WASHINGTON (AP) — Arne Duncan, who followed President Barack Obama to Washington to serve as his education secretary, announced Friday he will step down following a seven-year tenure marked by a willingness to plunge head-on into the heated debate about the government’s role in education.
Sidestepping a confirmation fight in Congress, Obama tapped John King Jr., a senior Education Department bureaucrat, to run the department while leaving the role of secretary vacant for the remainder of his presidency.
One of Obama’s longest-serving Cabinet members, Duncan is among the few to form a close personal relationship with the president. After his departure in December, Agriculture Secretary Tom Vilsack will be the sole member of Obama’s Cabinet still in his original role.
“Arne’s done more to bring our educational system, sometimes kicking and screaming, into the 21st century than anybody else,” Obama said, praising Duncan at the White House as one of the most consequential secretaries in the department’s history.
Duncan, who plans to return to Chicago to join his family, choked up as he reflected on his run in Washington and his roots as the child of Chicago teachers.
“All our life we saw what kids could do when they were given a chance. That’s why we do this work today,” Duncan said.
In an unconventional move, Obama asked King to oversee the Education Department, but declined to nominate him to be secretary, which would require confirmation by the Republican-run Senate. Elevating King in an acting capacity spares Obama a potential clash with Senate Republicans over his education policies as his term draws to a close.
“We do not intend to nominate another candidate,” said a White House official who wasn’t authorized to comment by name and spoke on condition of anonymity.
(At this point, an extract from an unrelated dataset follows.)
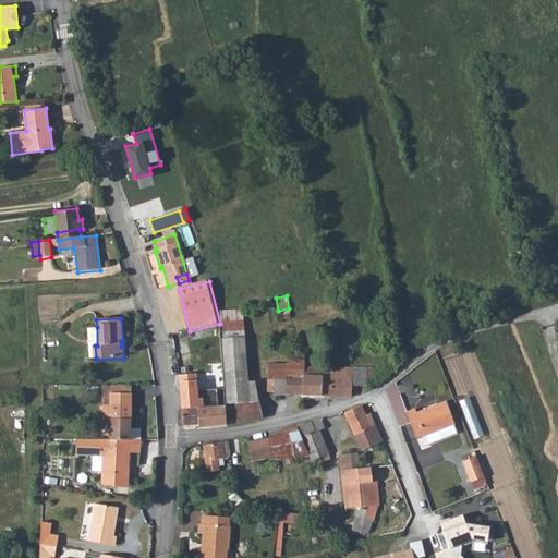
[(88,358),(96,358),(95,346),(97,346),(97,327),(87,328),(88,358)]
Republicans pointed out that Obama has previously complained that acting secretaries cannot fulfill all the duties of Senate-confirmed agency heads.
Duncan’s tenure coincided with a roiling debate about perceived federal overreach into schools that remains a potent issue as he leaves office. Navigating a delicate divide, Duncan sought to use the federal government’s leverage to entice states to follow Washington’s preferred approach to higher standards, prompting resistance from all sides.
On the right, Republicans and state leaders accused Duncan of a heavy-handed federal approach that sidestepped lawmakers and enforced top-down policies on local schools. Critics blasted the department for linking federal dollars to state adoption of standards such as the Common Core, a controversial set of curriculum guidelines. His signature initiative was Race to the Top, in which states competed for federal grants, with strings attached.
On the left, Duncan clashed over policy with teachers’ unions — including the largest, the 275,000-member National Education Association, which once called on Duncan to resign. Traditionally reliable Democratic allies, labor leaders bristled at his strong support for charter schools and the use of student test scores to evaluate teachers.
Throughout his tenure, Duncan stood firmly behind federal standardized testing requirements, even as he readily handed out waivers exempting states from George W. Bush-era requirements under No Child Left Behind. Duncan cast the federal testing as a civil rights issue, critical to making school ensure that students of all races and backgrounds succeed. The Education Department pointed to statistics showing the high school graduation rate under Duncan hit a new high of 81 percent.
Occasionally flashing impatience with criticism, Duncan raised eyebrows in 2014 when he cast opponents as “white suburban moms who — all of a sudden — their child isn’t as brilliant as they thought they were.” He later said he regretted the “clumsy phrasing.”
Part of the Chicago cohort that converged on Washington after Obama’s election, Duncan previously ran the Chicago public school system, although he never worked as a teacher. A basketball player who played professionally in Australia, Duncan was once a regular in Obama’s weekend games.
“Arne Duncan was one of the president’s best appointments,” said Sen. Lamar Alexander, R-Tenn., who frequently clashed with Duncan as chairman of the Senate’s education panel. He added that they disagreed on the issue of federal versus local control of schools.
In his previous role at the Education Department, King oversaw preschool-through-high school education and managed the department’s operations. He served earlier as state education commissioner in New York, where he drew many of the same critiques from teachers unions that Duncan did in Washington.